MACP

MACP Control Plane — Architecture

System Context

The MACP Control Plane is a NestJS service that orchestrates multi-agent coordination sessions. It sits between UI clients and a runtime (currently Rust via gRPC), managing the lifecycle of coordination runs.

┌──────────┐     HTTP/SSE      ┌─────────────────┐      gRPC       ┌──────────────┐
│ UI Client├───────────────────►│  Control Plane   ├────────────────►│ MACP Runtime │
│          │◄───────────────────┤  (NestJS)        │◄────────────────┤ (Rust)       │
└──────────┘                   └────────┬─────────┘                └──────────────┘


                                 ┌──────────────┐
                                 │  PostgreSQL   │
                                 └──────────────┘

Request Flow

POST /runs
  → RunsController
    → RunExecutorService.launch()
      → RunManagerService.createRun()        [status: queued]
      → async execute():
        → markStarted()                      [status: starting]
        → provider.initialize()              [gRPC]
        → provider.startSession()            [gRPC]
        → bindSession()                      [status: binding_session]
        → send kickoff messages              [gRPC]
        → markRunning()                      [status: running]
        → StreamConsumerService.start()      [begins event loop]

Event Pipeline

Runtime gRPC stream
  → StreamConsumerService (consumption loop + reconnection)
    → EventNormalizerService (raw → canonical)
      → RunEventService (sequence allocation + persistence)
        → EventRepository.appendRaw/appendCanonical
        → ProjectionService.applyAndPersist
        → MetricsService.recordEvents
        → StreamHubService.publishEvent (SSE → UI)

Layer Map

LayerDirectoryResponsibility
Controllerssrc/controllers/HTTP endpoints — runs CRUD, runtime discovery, observability, health
Run Orchestrationsrc/runs/RunManager (state machine), RunExecutor (coordination), StreamConsumer (event loop)
Runtime Abstractionsrc/runtime/RuntimeProvider interface, RustRuntimeProvider (gRPC), proto registry
Eventssrc/events/Normalization, persistence pipeline, SSE publishing
Projectionsrc/projection/Applies canonical events to build UI read models
Storagesrc/storage/Drizzle repository per entity
DBsrc/db/Drizzle client as @Global NestJS module
Contractssrc/contracts/TypeScript interfaces
DTOssrc/dto/Request/response validation
Errorssrc/errors/Error codes, exception classes, global filter

Run State Machine

queued → starting → binding_session → running → completed
  │         │              │             │
  └────┬────┘──────┬───────┘─────┬───────┘
       ▼           ▼             ▼
     failed     cancelled

Terminal states: completed, failed, cancelled (no outgoing transitions).

Database Schema

7 tables: runs, runtime_sessions, run_events_raw, run_events_canonical, run_projections, run_artifacts, run_metrics.

Key relationships:

  • All tables reference runs.id with ON DELETE CASCADE
  • Events use (run_id, seq) unique indexes for ordering
  • Projections use run_id as primary key (one projection per run)
  • Metrics use run_id as primary key (one metrics row per run)

Key Design Decisions

  1. Scenario-agnostic: The control plane accepts only fully resolved ExecutionRequest — no scenario resolution happens here.
  2. Three-layer event pipeline: Raw events → canonical events → projections.

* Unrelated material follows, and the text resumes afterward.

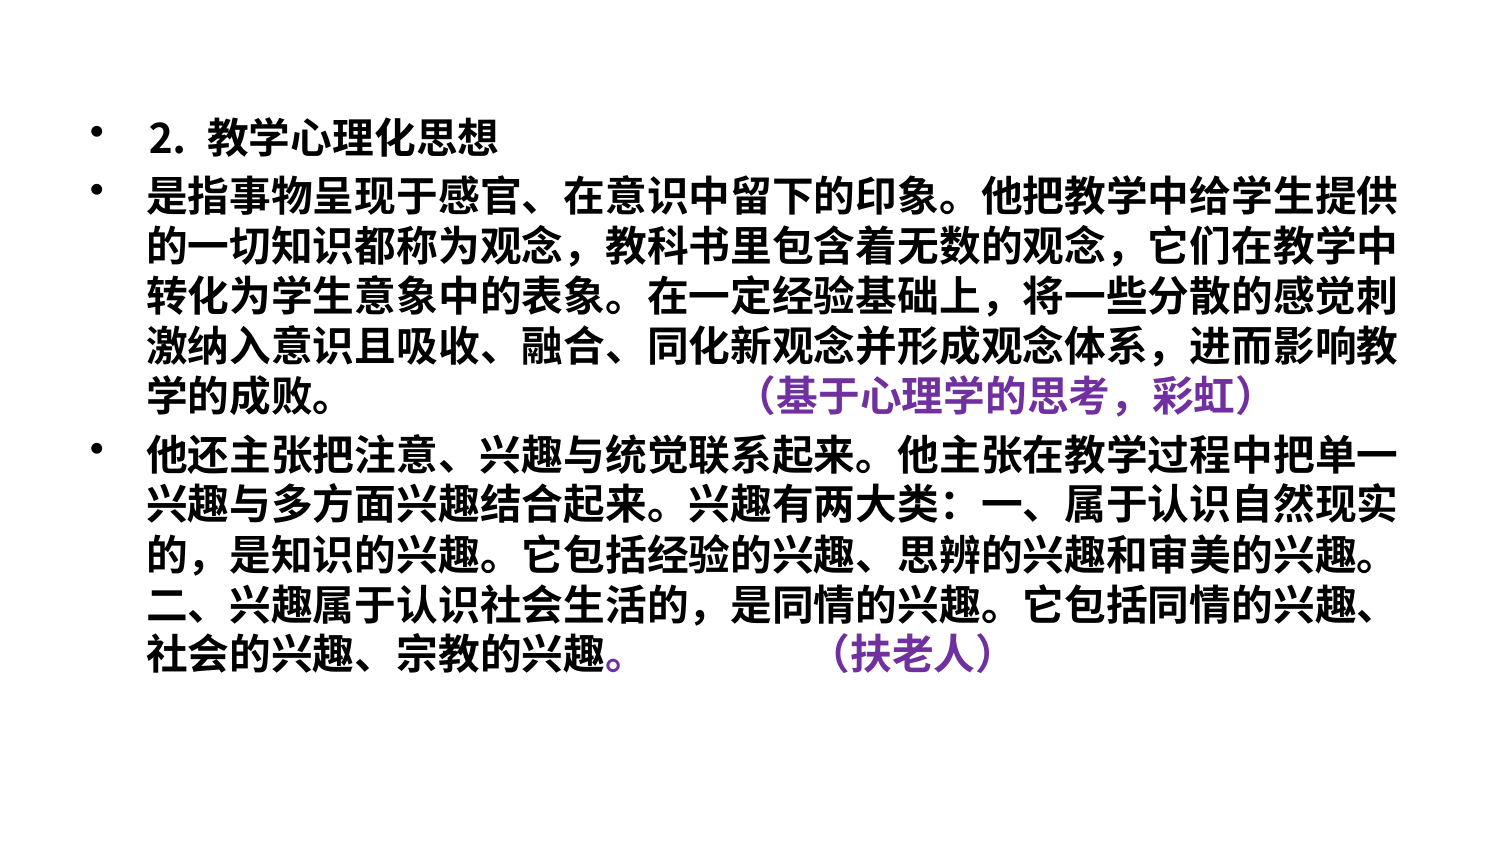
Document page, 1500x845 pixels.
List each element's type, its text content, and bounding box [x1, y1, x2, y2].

list ⒉ 教学心理化思想 是指事物呈现于感官、在意识中留下的印象。他把教学中给学生提供的一切知识都称为观念，教科书里包含着无数的观念，它们在教学中转化为学生意象中的表象。在一定经验基础上，将一些分散的感觉刺激纳入意识且吸收、融合、同化新观念并形成观念体系，进而影响教学的成败。 （基于心理学的思考，彩虹） 他还主张把注意、兴趣与统觉联系起来。他主张在教学过程中把单一兴趣与多方面兴趣结合起来。兴趣有两大类：一、属于认识自然现实的，是知识的兴趣。它包括经验的兴趣、思辨的兴趣和审美的兴趣。二、兴趣属于认识社会生活的，是同情的兴趣。它包括同情的兴趣、社会的兴趣、宗教的兴趣。 （扶老人） [74, 103, 1426, 697]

Raw events preserve the original runtime data; canonical events provide a normalized, typed view.
  3. StreamSession first frame: A subscription envelope (SessionWatch) is sent as the first message to the gRPC stream.
  4. Transactional event persistence: Sequence allocation + event persistence happen within a single database transaction to prevent gaps.
  5. Exponential backoff with jitter: Stream reconnection uses exponential backoff capped at 30s with 20% random jitter.